Financement et accompagnement : les Trophées en soutien des projets
Cette année, la Fondation du Domicile propose jusqu’à 12 000 € de soutien financier, ainsi qu’un accompagnement personnalisé par l’incubateur de makesense. « L’expertise de makesense nous est précieuse à double titre, explique Sophie Bressé. D’abord parce qu’elle promeut et soutient les acteurs émergents de l’économie sociale et solidaire ; et parce qu’elle met au cœur de l’accompagnement des acteurs de son incubateur les bonnes pratiques pour prendre soin de la santé mentale des nouveaux entrepreneurs et prévenir leur épuisement ». makesense a notamment publié sur le sujet un livre blanc Entreprendre sans se cramer, autour de la santé mentale des entrepreneurs et dirigeants et des bonnes pratiques pour la préserver.

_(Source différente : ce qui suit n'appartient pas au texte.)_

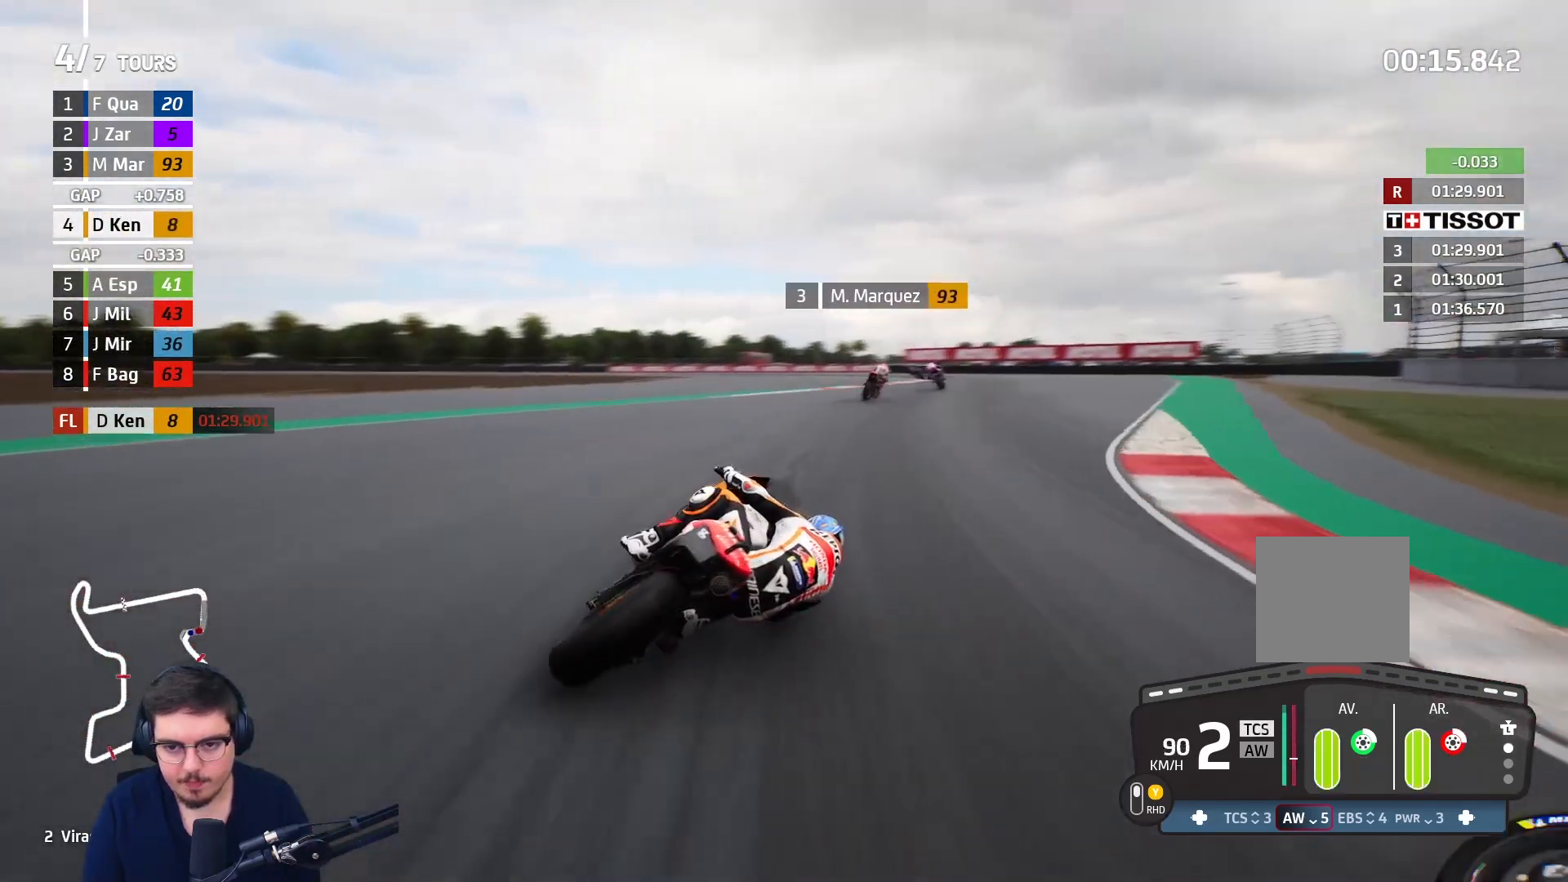
{"buttons": ["R2", "L3"], "left_stick": "up-left", "right_stick": "center", "events": [[117, "left_stick", "up"], [267, "L3", "down"], [267, "left_stick", "up-left"]]}
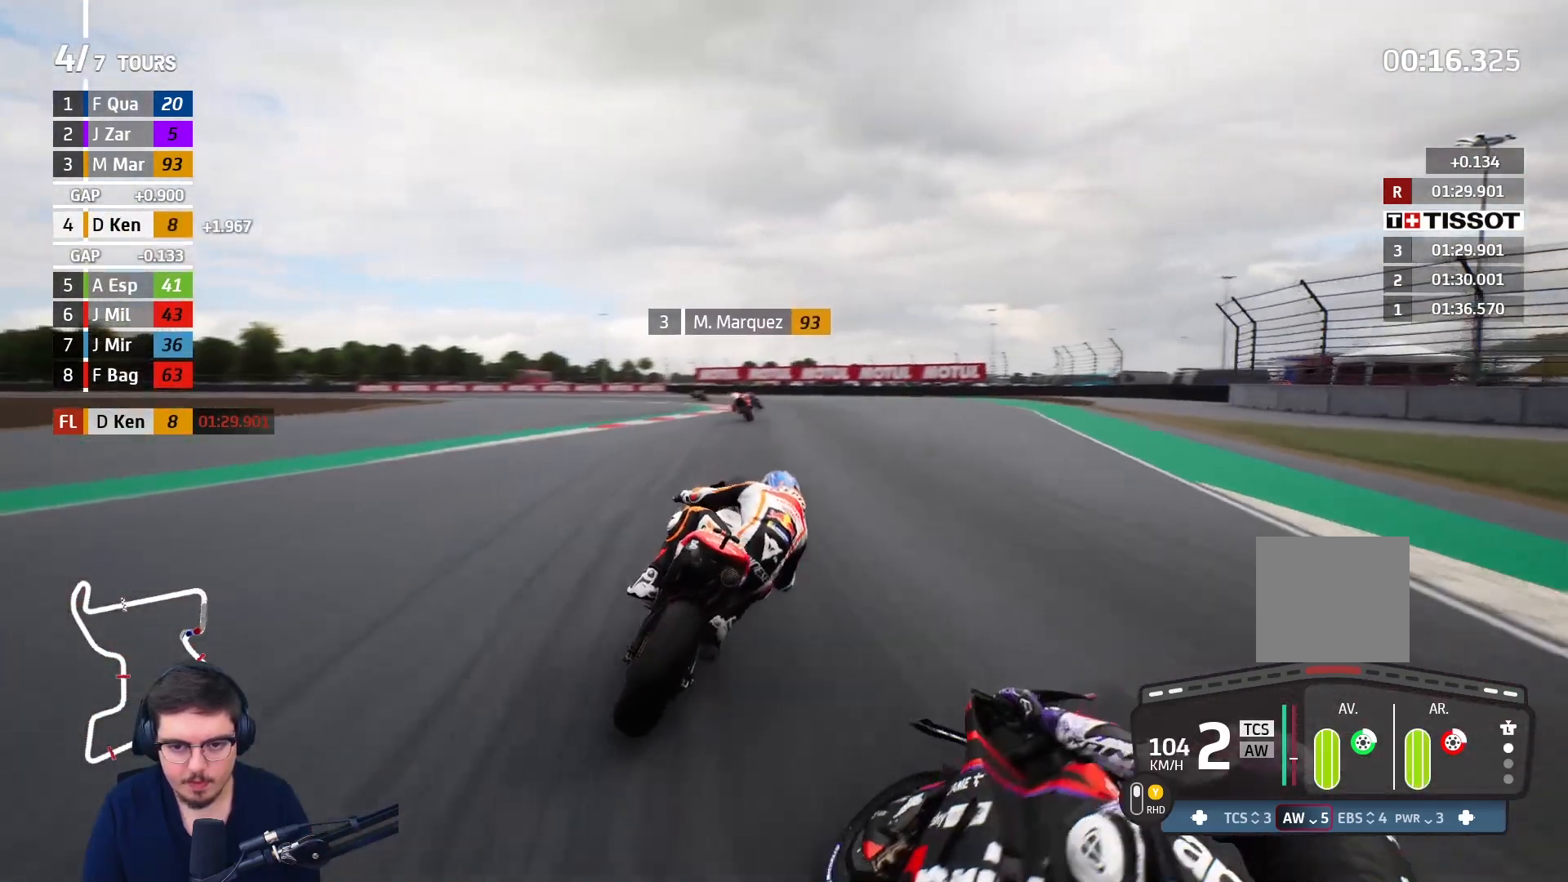
{"buttons": ["L3"], "left_stick": "left", "right_stick": "center", "events": [[200, "L3", "up"], [267, "L3", "down"], [333, "R2", "up"], [350, "left_stick", "left"]]}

Le sujet de la santé mentale s’est imposé ces dernières années comme un besoin essentiel. Le tabou des troubles mentaux se lève peu à peu et laisse place à l’hygiène mentale, le bien-être et le soin, de soi et des autres.
Pourtant, la dégradation de la santé mentale s’observe encore à tous les âges et dans toutes les sphères de la société. C’est la raison pour laquelle la Fondation du Domicile a décidé de soutenir, cette année, des projets qui agissent pour faire de notre principal lieu de vie un endroit de protection et d'entretien de la santé mentale.